He lived in “an iron lung” for 72 years, discover the video of Paul Alexander who died at 78

He lived in “an iron lung” for 72 years, discover the video of Paul Alexander who died at 78

After spending seven decades in an “iron lung”, helping him breathe, American Paul Alexander died.

It’s an unusual story. After contracting polio as a child, Paul Alexander lived his entire life in an “iron lung”, a device that replaced his failing lungs. He died this Wednesday, at the age of 78.

A source of inspiration “for millions of people”

Paul’s brother, Philip Alexander, announced the news on Facebook.

Paul “has touched and been a source of inspiration for millions of people”, he confided, with a heavy heart.

The origin of the death of “the man in an iron lung” has however not been revealed, although Covid-19 is one of the avenues mentioned.

As a reminder, Paul Alexander had been suffering from poliomyelitis since the age of 6. An extremely infectious viral disease, which left him paralyzed from the neck down.

Result: the man was never able to leave this metal box – a sort of chamber using pumps which allowed him to breathe – with only a head cushion for support.

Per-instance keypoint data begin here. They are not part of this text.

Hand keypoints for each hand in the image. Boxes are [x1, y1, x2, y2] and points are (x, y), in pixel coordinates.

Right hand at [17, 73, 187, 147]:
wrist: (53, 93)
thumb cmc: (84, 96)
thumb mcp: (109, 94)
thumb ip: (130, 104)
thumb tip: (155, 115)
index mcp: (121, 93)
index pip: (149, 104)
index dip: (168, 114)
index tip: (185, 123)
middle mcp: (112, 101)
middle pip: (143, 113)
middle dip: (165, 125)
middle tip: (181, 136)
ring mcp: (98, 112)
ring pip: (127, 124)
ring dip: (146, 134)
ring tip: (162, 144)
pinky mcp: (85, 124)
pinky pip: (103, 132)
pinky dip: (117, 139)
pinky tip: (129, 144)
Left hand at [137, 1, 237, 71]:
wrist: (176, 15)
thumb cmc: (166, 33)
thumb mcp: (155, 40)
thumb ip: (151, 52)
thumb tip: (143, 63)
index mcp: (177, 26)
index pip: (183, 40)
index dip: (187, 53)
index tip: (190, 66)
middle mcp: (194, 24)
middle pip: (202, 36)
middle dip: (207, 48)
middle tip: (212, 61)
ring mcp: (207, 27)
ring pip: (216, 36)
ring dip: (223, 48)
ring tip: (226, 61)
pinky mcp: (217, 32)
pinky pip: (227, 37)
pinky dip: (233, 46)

I couldn’t speak. I couldn’t breathe. I couldn’t swallow. Polio had taken everything from me, literally everything“, he explained in a podcast.

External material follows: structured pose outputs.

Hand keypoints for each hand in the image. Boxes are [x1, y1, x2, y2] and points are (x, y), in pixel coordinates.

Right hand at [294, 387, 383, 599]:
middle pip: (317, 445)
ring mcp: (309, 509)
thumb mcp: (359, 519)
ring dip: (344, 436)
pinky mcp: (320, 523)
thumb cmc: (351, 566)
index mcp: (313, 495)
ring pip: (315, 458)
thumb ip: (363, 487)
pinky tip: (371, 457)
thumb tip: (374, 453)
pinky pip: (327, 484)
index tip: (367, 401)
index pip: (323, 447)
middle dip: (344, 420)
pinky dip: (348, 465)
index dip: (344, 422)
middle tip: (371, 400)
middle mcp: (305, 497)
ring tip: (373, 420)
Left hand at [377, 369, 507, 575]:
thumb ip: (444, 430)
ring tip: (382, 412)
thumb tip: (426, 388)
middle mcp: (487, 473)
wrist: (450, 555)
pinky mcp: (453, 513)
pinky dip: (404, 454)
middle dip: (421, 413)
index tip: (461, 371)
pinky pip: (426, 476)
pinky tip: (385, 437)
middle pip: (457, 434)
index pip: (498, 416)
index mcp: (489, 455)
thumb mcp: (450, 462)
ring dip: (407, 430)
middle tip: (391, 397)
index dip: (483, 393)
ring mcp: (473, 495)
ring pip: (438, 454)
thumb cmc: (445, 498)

Paul Alexander became a lawyer

Despite this handicap, Paul Alexander decided to believe in his dreams: he managed to obtain a law degree and become a lawyer. The man had also written a book.

In November 2022, a fundraiser was launched on the GoFundMe site to help the old man pay his health costs.

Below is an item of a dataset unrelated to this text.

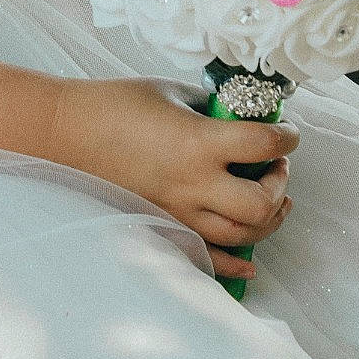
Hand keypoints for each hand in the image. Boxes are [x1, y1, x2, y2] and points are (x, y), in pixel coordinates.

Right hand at [46, 77, 297, 282]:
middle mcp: (193, 184)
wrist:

I am so grateful to everyone who donated to my brother’s fundraiser. This allowed him to live his last years without stress. It will also help pay for his funeral during this difficult time.“, confided Paul’s brother, Philip.

An obsolete metal machine

Although the machine helped the old man survive, it is now almost no longer used, says the WHO.

It has today been replaced by the insufflation of air into the respiratory tract via cannulas inserted into the trachea artery, connected to very sophisticated devices called ventilators, which make it possible to adjust with great precision, the characteristics of respiratory assistance“, relates the Association of the Regional Hospital Museum of Lille.